ASSIGNED TASK
Copy out every line of the material below word for word, leaving out the pictures.
START SUPPLIED RECORDS
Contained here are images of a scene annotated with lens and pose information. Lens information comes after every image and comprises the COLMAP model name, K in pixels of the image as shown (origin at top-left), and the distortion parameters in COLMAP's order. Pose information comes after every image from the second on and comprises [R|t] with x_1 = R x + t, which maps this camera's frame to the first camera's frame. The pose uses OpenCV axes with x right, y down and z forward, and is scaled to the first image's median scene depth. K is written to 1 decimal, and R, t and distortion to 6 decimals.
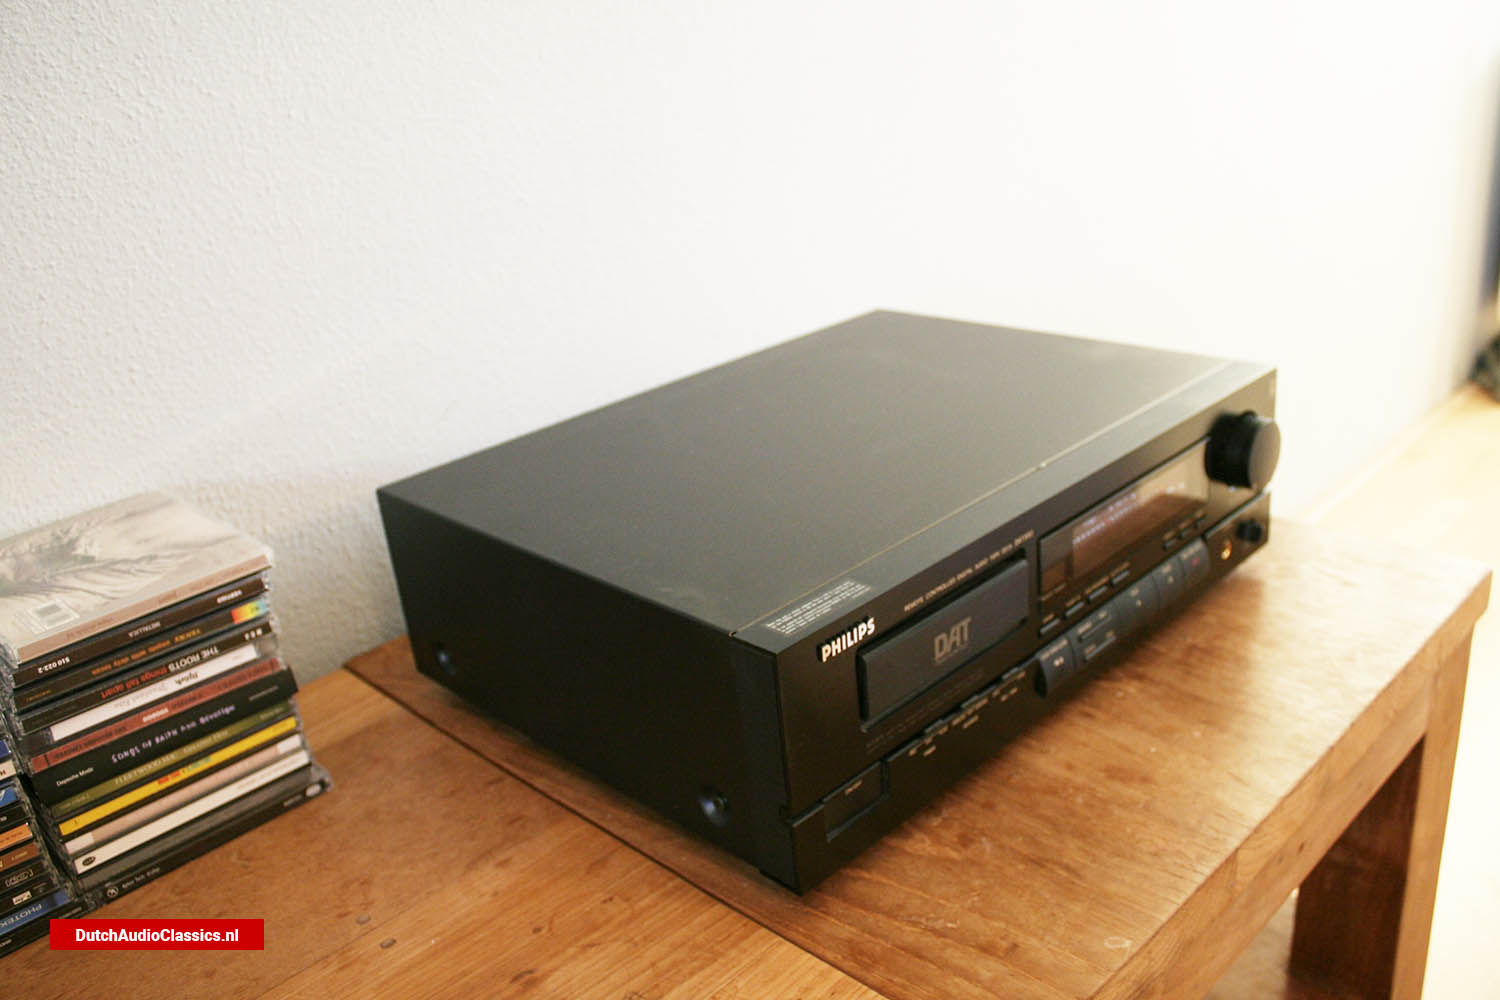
lens RADIAL K [[1299.0, 0, 758.3], [0, 1299.0, 507.6], [0, 0, 1]] dist [-0.167106, 0.123680]
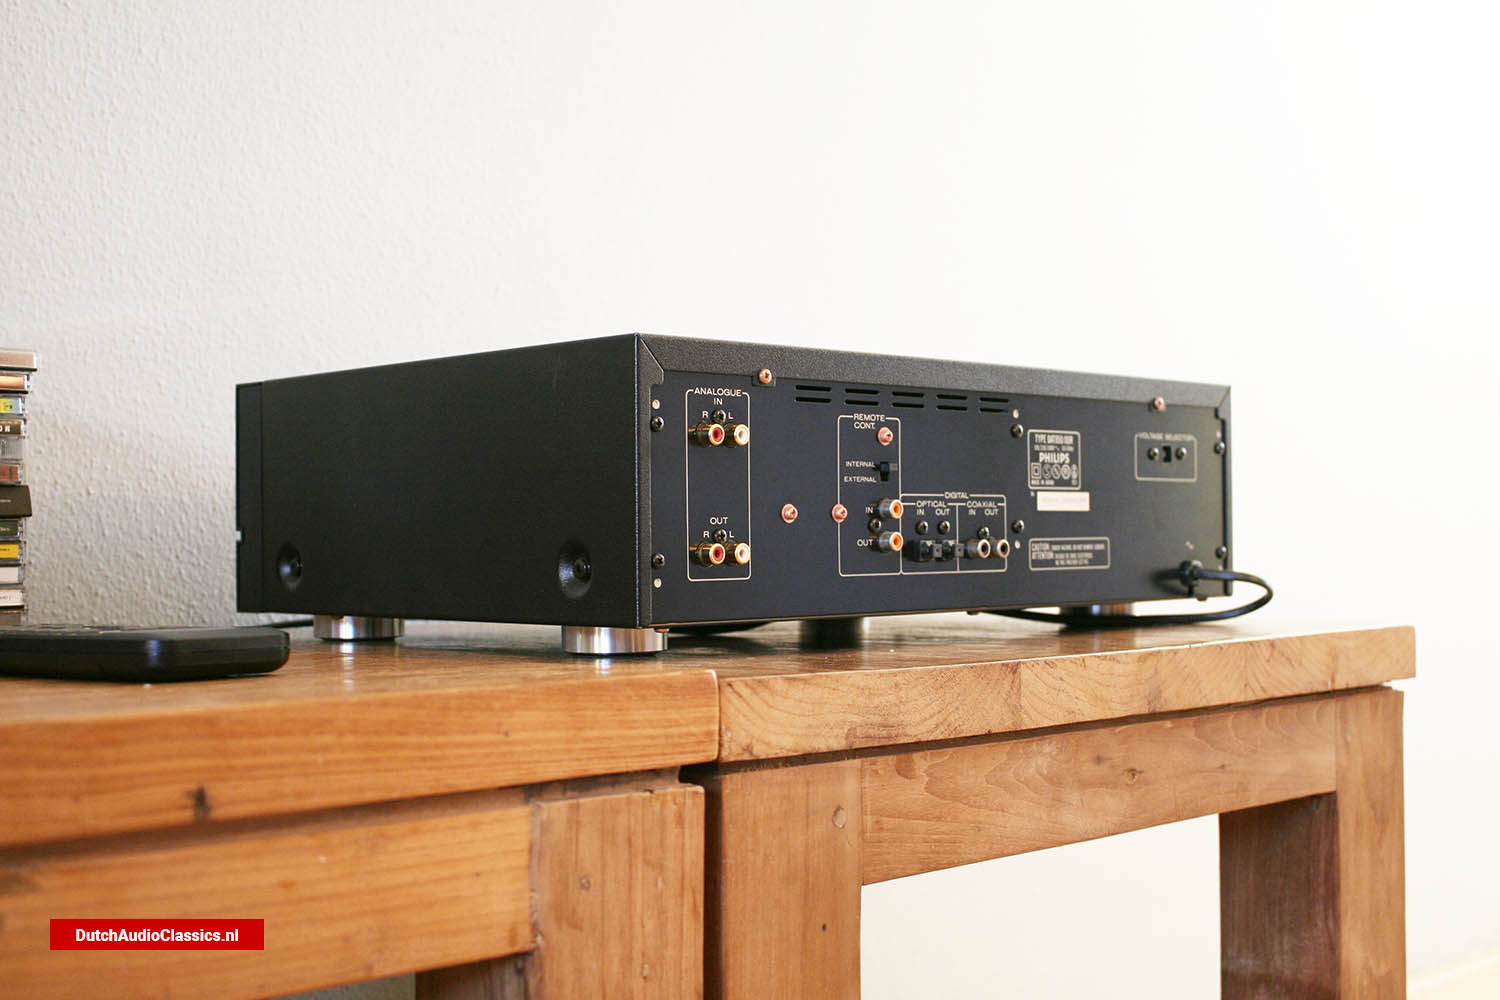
lens RADIAL K [[1974.0, 0, 753.4], [0, 1974.0, 495.4], [0, 0, 1]] dist [-0.057046, 0.000000]
pose [[0.996260, 0.086137, -0.006868, 0.176051], [-0.081658, 0.912498, -0.400849, 0.707262], [-0.028261, 0.399911, 0.916118, -0.333407]]
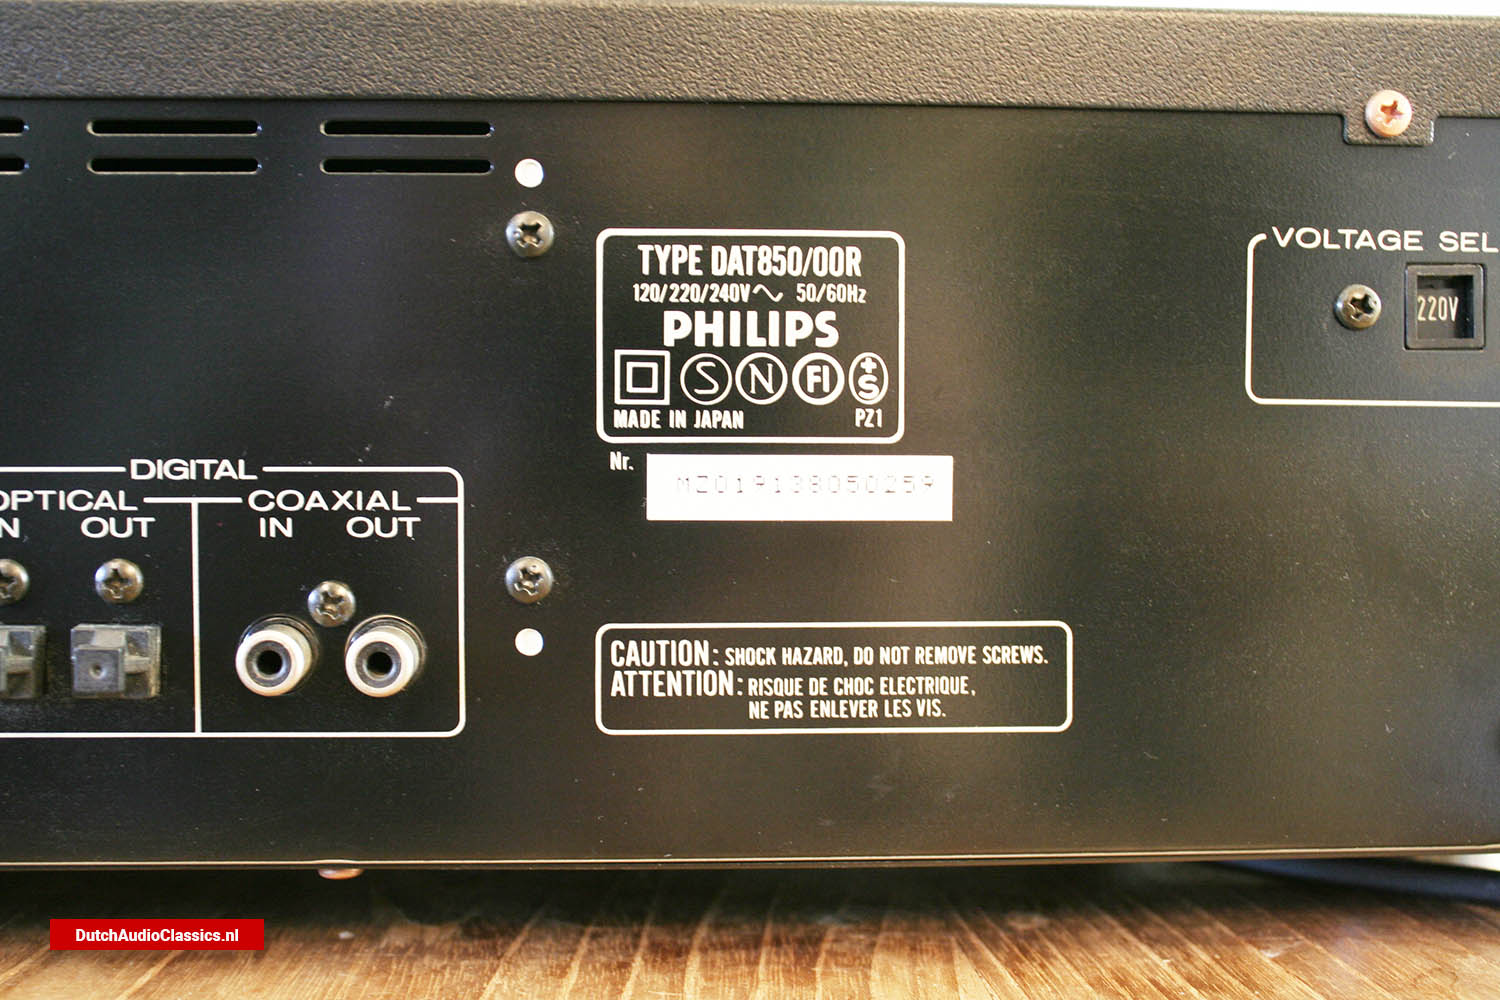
lens RADIAL K [[1838.8, 0, 752.6], [0, 1838.8, 503.0], [0, 0, 1]] dist [-0.067257, 0.000000]
pose [[0.755613, 0.127857, -0.642419, 0.680439], [-0.319292, 0.928249, -0.190806, 0.123273], [0.571928, 0.349294, 0.742221, 0.841506]]
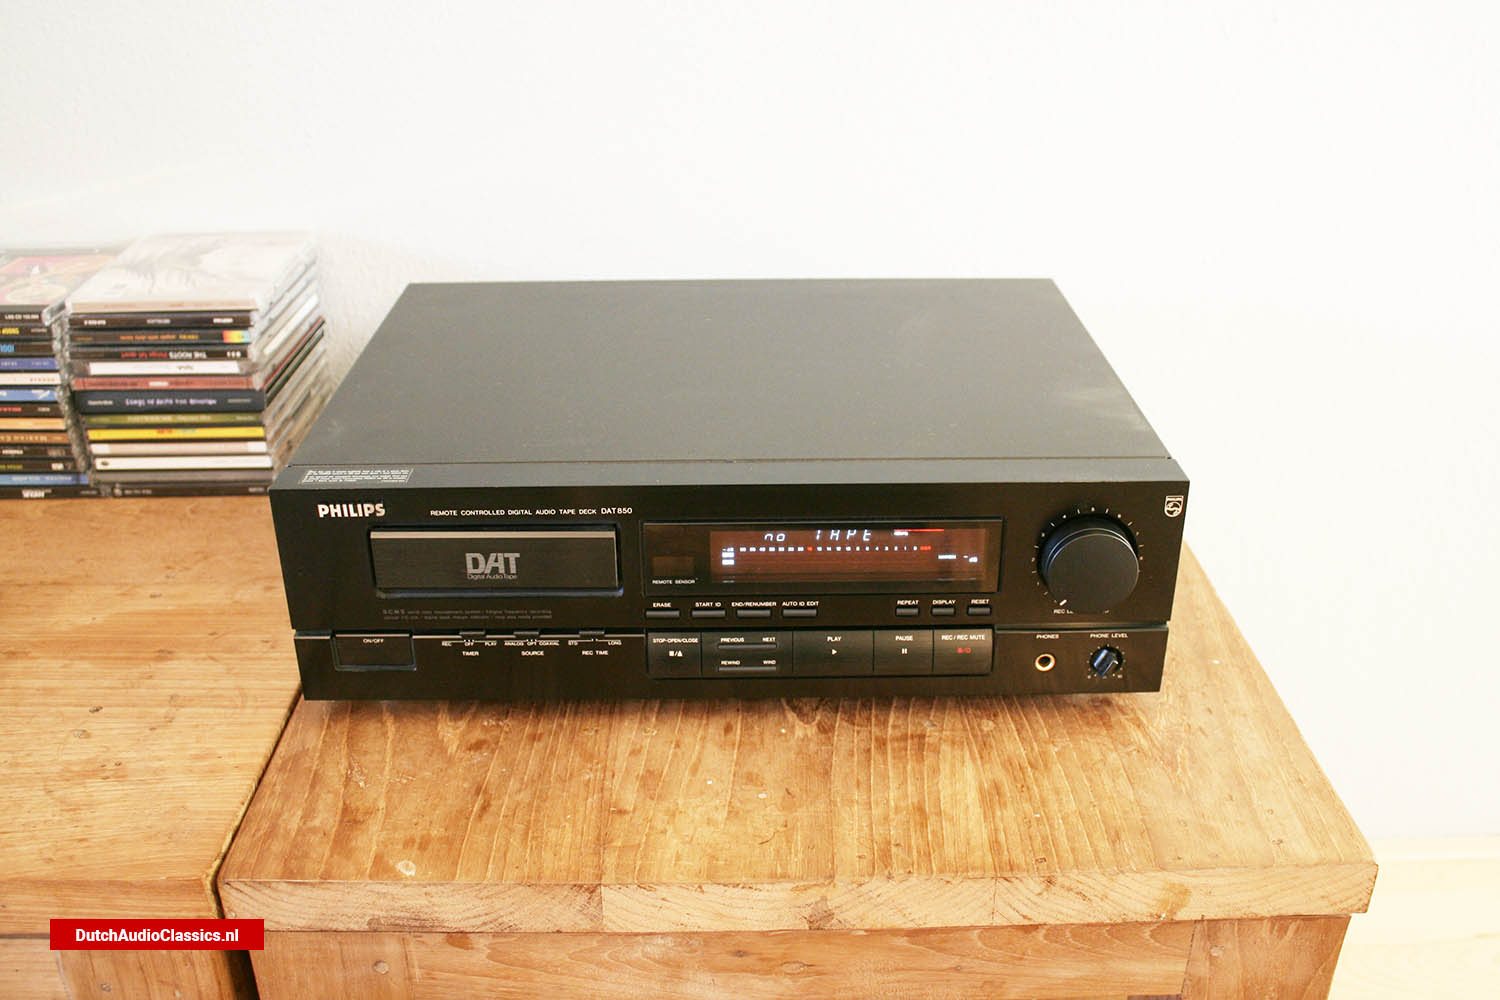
lens RADIAL K [[1429.2, 0, 745.6], [0, 1429.2, 499.1], [0, 0, 1]] dist [-0.092145, 0.000000]
pose [[0.716093, 0.386486, -0.581239, 0.923056], [-0.321052, 0.921776, 0.217381, -0.259107], [0.619787, 0.030942, 0.784160, 0.195946]]
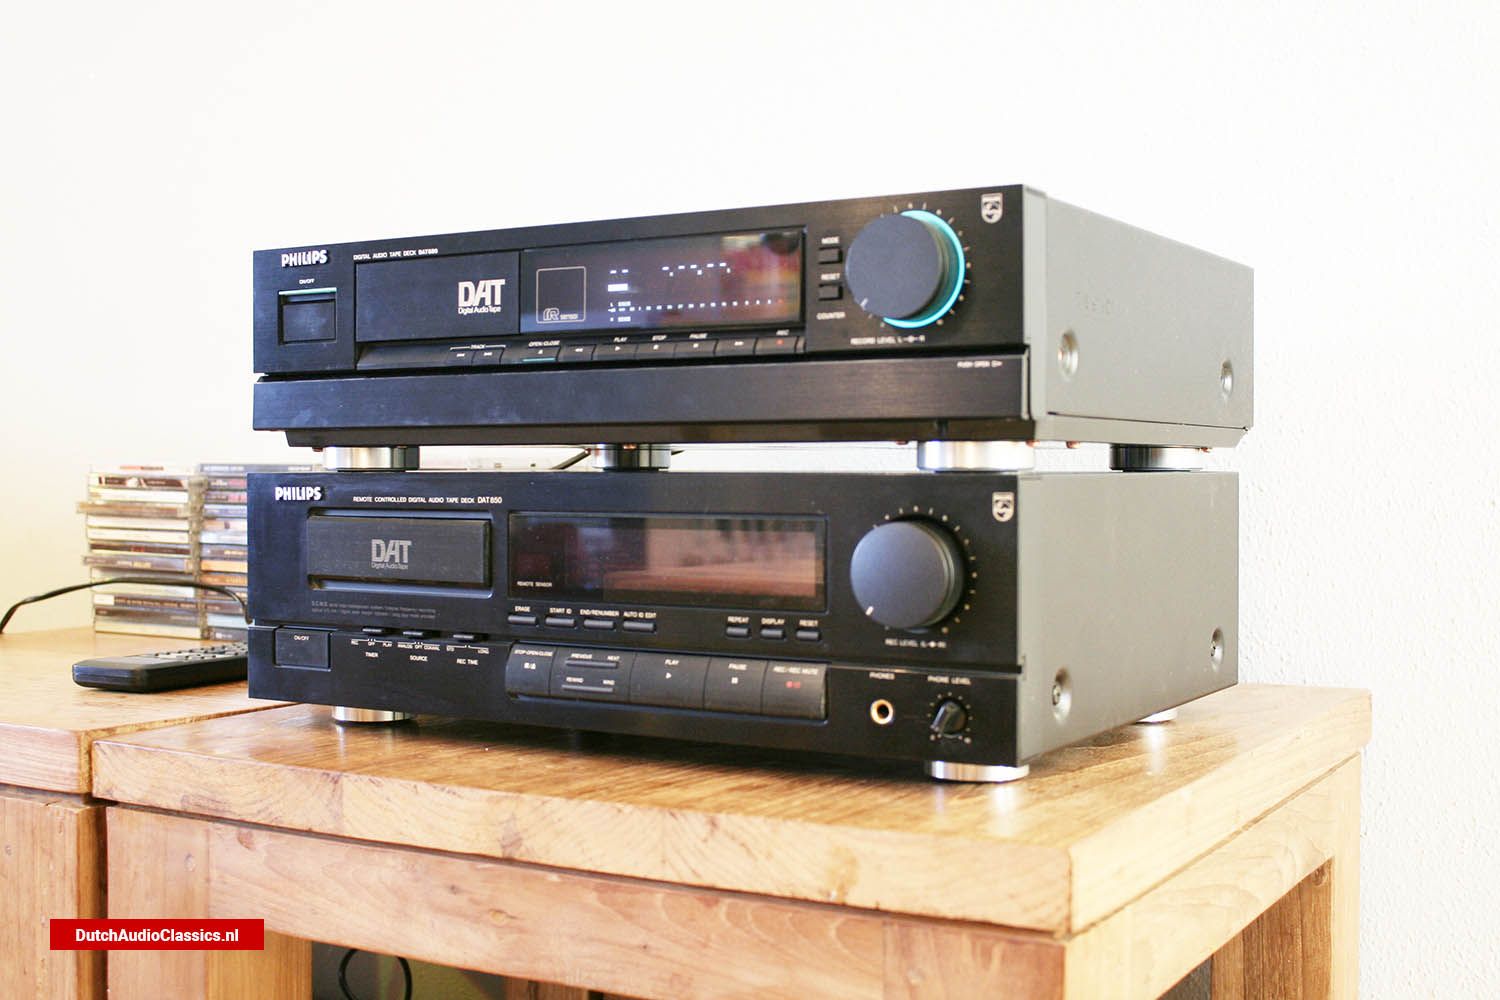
lens RADIAL K [[1814.8, 0, 750.9], [0, 1814.8, 494.8], [0, 0, 1]] dist [-0.059482, 0.000000]
pose [[0.257701, 0.114485, -0.959418, 1.712286], [-0.388791, 0.921310, 0.005508, -0.064370], [0.884552, 0.371594, 0.281933, 0.755982]]
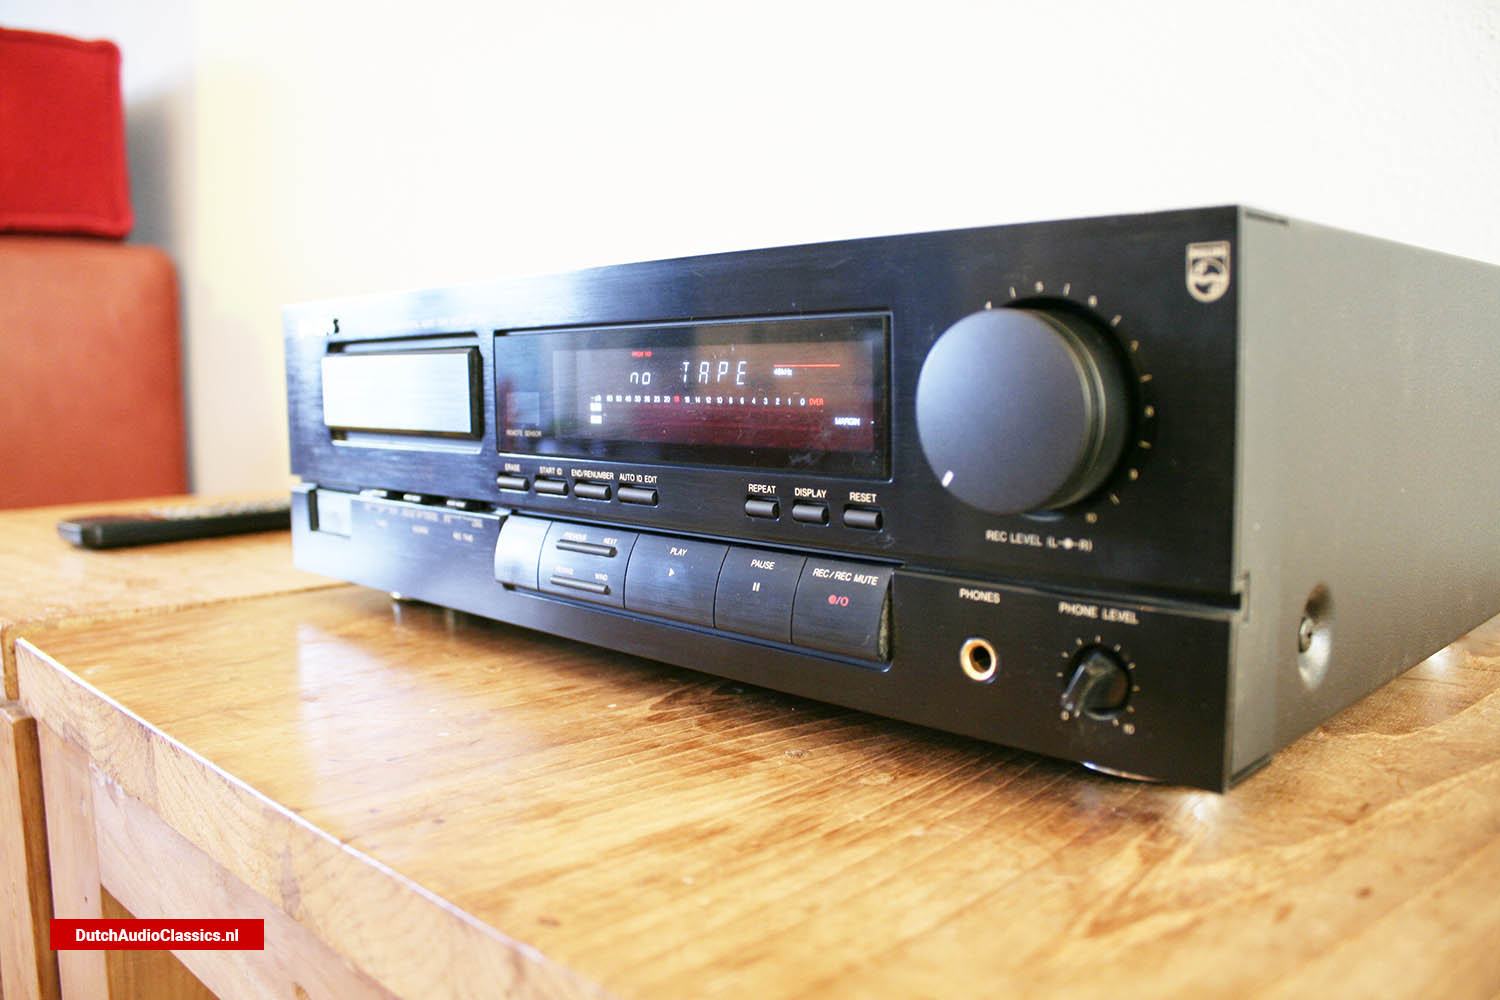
lens RADIAL K [[1209.5, 0, 751.7], [0, 1209.5, 497.2], [0, 0, 1]] dist [-0.166118, 0.127511]
pose [[0.009680, 0.204767, -0.978763, 0.908715], [-0.364088, 0.912343, 0.187271, -0.070125], [0.931314, 0.354543, 0.083385, 1.134916]]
END SUPPLIED RECORDS
ANSWER BOX
Contained here are images of a scene annotated with lens and pose information. Lens information comes after every image and comprises the COLMAP model name, K in pixels of the image as shown (origin at top-left), and the distortion parameters in COLMAP's order. Pose information comes after every image from the second on and comprises [R|t] with x_1 = R x + t, which maps this camera's frame to the first camera's frame. The pose uses OpenCV axes with x right, y down and z forward, and is scaled to the first image's median scene depth. K is written to 1 decimal, and R, t and distortion to 6 decimals.
lens RADIAL K [[1299.0, 0, 758.3], [0, 1299.0, 507.6], [0, 0, 1]] dist [-0.167106, 0.123680]
lens RADIAL K [[1974.0, 0, 753.4], [0, 1974.0, 495.4], [0, 0, 1]] dist [-0.057046, 0.000000]
pose [[0.996260, 0.086137, -0.006868, 0.176051], [-0.081658, 0.912498, -0.400849, 0.707262], [-0.028261, 0.399911, 0.916118, -0.333407]]
lens RADIAL K [[1838.8, 0, 752.6], [0, 1838.8, 503.0], [0, 0, 1]] dist [-0.067257, 0.000000]
pose [[0.755613, 0.127857, -0.642419, 0.680439], [-0.319292, 0.928249, -0.190806, 0.123273], [0.571928, 0.349294, 0.742221, 0.841506]]
lens RADIAL K [[1429.2, 0, 745.6], [0, 1429.2, 499.1], [0, 0, 1]] dist [-0.092145, 0.000000]
pose [[0.716093, 0.386486, -0.581239, 0.923056], [-0.321052, 0.921776, 0.217381, -0.259107], [0.619787, 0.030942, 0.784160, 0.195946]]
lens RADIAL K [[1814.8, 0, 750.9], [0, 1814.8, 494.8], [0, 0, 1]] dist [-0.059482, 0.000000]
pose [[0.257701, 0.114485, -0.959418, 1.712286], [-0.388791, 0.921310, 0.005508, -0.064370], [0.884552, 0.371594, 0.281933, 0.755982]]
lens RADIAL K [[1209.5, 0, 751.7], [0, 1209.5, 497.2], [0, 0, 1]] dist [-0.166118, 0.127511]
pose [[0.009680, 0.204767, -0.978763, 0.908715], [-0.364088, 0.912343, 0.187271, -0.070125], [0.931314, 0.354543, 0.083385, 1.134916]]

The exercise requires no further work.